Wow, you're a better mom than me! I'd have weaned long ago!!! Maybe you could night wean? Dr. Jay Gordon? My son likes to try to twiddle my free nipple when nursing and it drives me batty trying to keep his little hand out of there!!! I hope you find something that will work.


----------



## phathui5 (Jan 8, 2002)

Quote:


> I know a "good" mom will suck it up to prove her love


You do not have to "suck it up." You're being hurt here and even though she isn't doing it maliciously, it's not something that you are obligated to put up with.


----------



## element2012 (Jun 13, 2011)

My DD is younger, almost 1, but she's a pincher too. I have bruises from it. She pinches my arms, shoulders and the breast she's nursing from. If I try to stop it, she won't settle to sleep. I am looking for advise too. It is helpful to me to wear a sweater or some type of thicker clothing for her to fidget with and block any remaining skin with my hand. That's all I've got for now!


----------



## sere234 (Feb 7, 2009)

Silversparrow had some great advice!

I'll add that it does take time to change a habit so make a plan and try very hard to stickwith it. The crying from your child can be hard to endure but as long as she is being comforted and isn't alone, she is old enough to bear it.

Do you have a spouse that can take her and put her to sleep? Maybe you can stay at a hotel or a friend's during nighttime for a weekend or 3-4 nights. YOU need a break and your daughter will learn to respect her mama's boundaries. Parenthood involves much sacrifice of course but perhaps this is a case where your daughter can learn a valuable lesson and you reap the rewards as well!


----------



## Kobaby (Mar 28, 2011)

Quote:


> Originally Posted by *MyDaughtersMom*
> I know a "good" mom will suck it up to prove her love, so maybe it makes me a bad mom, but I can't handle the pain anymore.


I don't have any advice, but I read this and wanted to say that you are NOT a bad mum. There is no need to prove your love. No-one expects you to be in pain in order to be a good mum.
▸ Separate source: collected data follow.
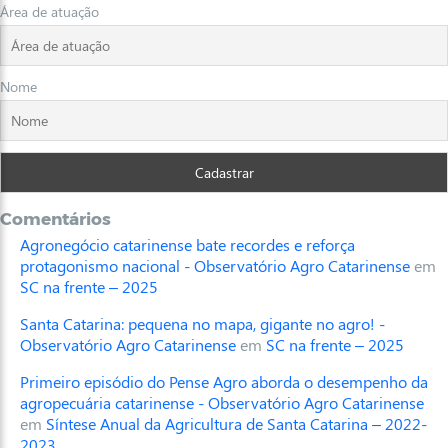
Área de atuação
Nome
Comentários
Agronegócio catarinense bate recordes e reforça
protagonismo nacional - Observatório Agro Catarinense
em
SC na frente – 2025
Santa Catarina: pequena no mapa, gigante no agro! -
Observatório Agro Catarinense
em
SC na frente – 2025
Primeiro episódio do Pense Agro aborda o desempenho da
agropecuária catarinense - Observatório Agro Catarinense
em
Síntese Anual da Agricultura de Santa Catarina – 2022-
2023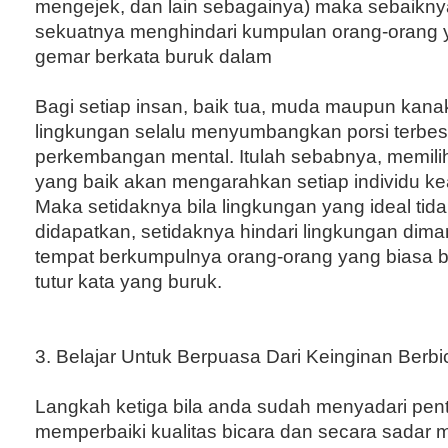
mengejek, dan lain sebagainya) maka sebaikny
sekuatnya menghindari kumpulan orang-oran
gemar berkata buruk dalam
Bagi setiap insan, baik tua, muda maupun kana
lingkungan selalu menyumbangkan porsi terbes
perkembangan mental. Itulah sebabnya, memili
yang baik akan mengarahkan setiap individu ke
Maka setidaknya bila lingkungan yang ideal tida
didapatkan, setidaknya hindari lingkungan di
tempat berkumpulnya orang-orang yang biasa 
tutur kata yang buruk.
3. Belajar Untuk Berpuasa Dari Keinginan Berbi
Langkah ketiga bila anda sudah menyadari pen
memperbaiki kualitas bicara dan secara sadar 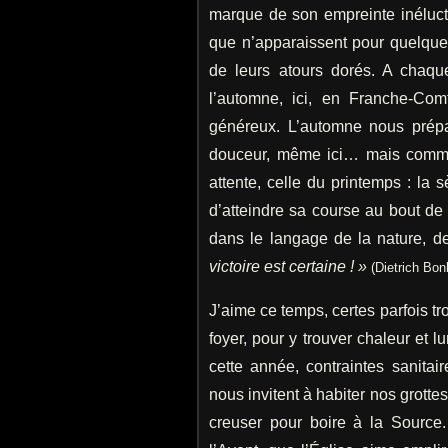
marque de son empreinte inélucta
que n’apparaissent pour quelqu
de leurs atours dorés. A chaqu
l’automne, ici, en Franche-Comt
généreux. L’automne nous prép
douceur, même ici… mais comme t
attente, celle du printemps : la 
d’atteindre sa course au bout d
dans le langage de la nature, de
victoire est certaine ! »
(Dietrich Bon
J’aime ce temps, certes parfois tr
foyer, pour y trouver chaleur et l
cette année, contraintes sanita
nous invitent à habiter nos grottes
creuser pour boire à la Source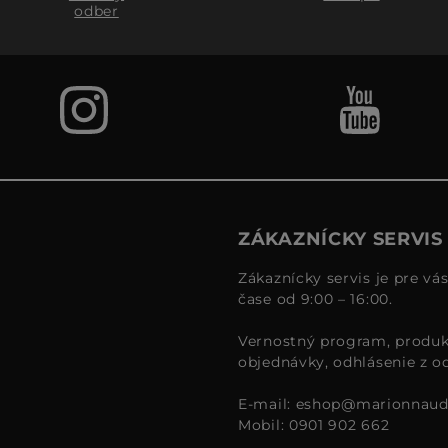
odber
ZÁKAZNÍCKY SERVIS
Zákaznícky servis je pre vá
čase od 9:00 – 16:00.
Vernostný program, produk
objednávky, odhlásenie z o
E-mail:
eshop@marionnaud
Mobil: 0901 902 662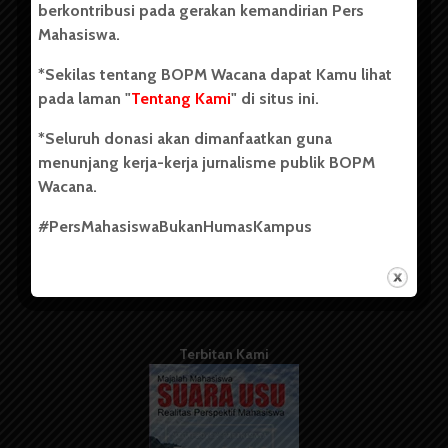
berkontribusi pada gerakan kemandirian Pers
Mahasiswa.
Tentang Kami
*Sekilas tentang BOPM Wacana dapat Kamu lihat
pada laman "
Tentang Kami
" di situs ini.
Kontribusi
*Seluruh donasi akan dimanfaatkan guna
Info Iklan
menunjang kerja-kerja jurnalisme publik BOPM
Pedoman Media Siber
Wacana.
Kode Etik Jurnalistik
#PersMahasiswaBukanHumasKampus
WartaWacana
Terbitan Kami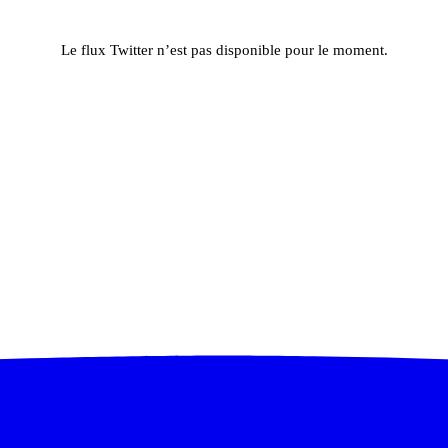
Le flux Twitter n’est pas disponible pour le moment.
I want to send you hugs through the internet. You are doing a wonderful job, mama! ♥


----------



## Kobaby (Mar 28, 2011)

Ooh, I just thought of some advice actually. I read somewhere (Kellymom maybe?) that to encourage good nursing manners you can give your baby/toddler a lovey to hold while nursing. I did this with my two year old and have been able to reduce the amount of pinching he does. It doesn't work every time, but most times. When he pinches with those sharp little nails or starts to get a lazy latch I also stop the nursing session and snuggle to sleep. There are lots of angry tears, but if he is hurting me I know it's because he's not really hungry and I can't be a safe place for him if I'm feeling resentful or in pain.

HTH!


----------